Digital Media Solutions (NYSE: DMS) is one of the smallest microcapitality stocks in our world of coverage, but it deserves its place. The company specializes in digital marketing with a focus on performance marketing based on a model of dynamic diversification. The model allows the company to adjust when, where and how it delivers ads to maximize its own revenue and also the impact of advertising on its customers.
The stock does not receive too much coverage from the community on the sales side, but it is a problem with tight holding. Institutions own only 2% of the company, but insiders control almost 88%, giving a total revenue share of more than 90% and also having some analyst support. There are only three current ratings and only one shout since the last version with revenue, but it’s strong.
Cannacord Genuity maintained its Buy rating, but lowered its price target to $ 8 from $ 10. This is good compared to the Marketbeat.com consensus of $ 11.50, which means about a 300% increase in the stock and $ 3.00 for which the stock actually trades.
Digital Media Dynamic Marketing Solutions Pay
Digital Media Solutions had a mixed Q4, but was only involved in the consensus of three analysts, and we did not place much confidence in these numbers because most analysts did not issue any comments or updates for many months.

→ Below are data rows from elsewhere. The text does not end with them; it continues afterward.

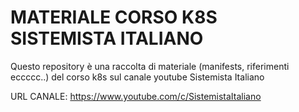 # MATERIALE CORSO K8S SISTEMISTA ITALIANO

Questo repository è una raccolta di materiale (manifests, riferimenti eccccc..) del corso k8s sul canale youtube Sistemista Italiano

URL CANALE:
https://www.youtube.com/c/SistemistaItaliano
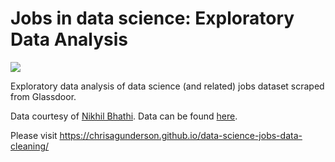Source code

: # Jobs in data science: Exploratory Data Analysis

![](https://images.unsplash.com/photo-1460925895917-afdab827c52f?ixlib=rb-1.2.1&ixid=MnwxMjA3fDB8MHxwaG90by1wYWdlfHx8fGVufDB8fHx8&auto=format&fit=crop&w=2015&q=80)

Exploratory data analysis of data science (and related) jobs dataset scraped from Glassdoor.

Data courtesy of [Nikhil Bhathi](https://www.kaggle.com/nikhilbhathi). Data can be found [here](https://www.kaggle.com/datasets/nikhilbhathi/data-scientist-salary-us-glassdoor).

Please visit https://chrisagunderson.github.io/data-science-jobs-data-cleaning/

Revenues of $ 119 million are therefore 16% higher than last year, which is 530 basis points better than the consensus value and business record. Profits were strongly driven by both major business segments with Brand Direct at 17% and Market Solutions at 25%.
Insurance, the company’s largest source of revenue, grew 13%, while e-commerce revenue grew 36%. On an industrial basis, car insurance accounts for 28% of revenue, health insurance for 23%, e-commerce for 20%, career / education for 10% and consumer finance for the remaining 85%.
Moving to the margin, the company’s gross margin increased by 300 basis points, but the gains were offset by a non-monetary loss on the bottom line. All in all, a $ 0.11 GAAP loss fails by $ 0.12 consensus, but adjusted earnings are better. On a revised basis, $ 15 million in EBITDA is stagnant year-over-year and the company is leading the way for fiscal growth in 2022.
Back to the forecast, the company expects a steady decline in companies in the 1st quarter due to the end of open enrollment in health insurance. In addition, however, Q1 revenue is expected to grow by at least 2.5% in the lower part of the range and to improve in the second half of the year. The full-year outlook assumes 8.6% revenue growth at the bottom of the spread and has high-risk figures.
The company’s retention rate for most clients reaches 100% and is growing in the customer base. Shares of Digital Media Solutions have been declining for more than a year, but may have bottomed out. The price action can be seen to find support at the current level with indicators set for bull signals. Not only is the stochastic already showing an upward crossover, but the MACD is also ready to fire, deep at the bottom of the range.
If this signal confirms the price action, we expect a change and eventually return to the $ 10 range. Otherwise, this stock is likely to remain at the same level with a chance to reach a new low.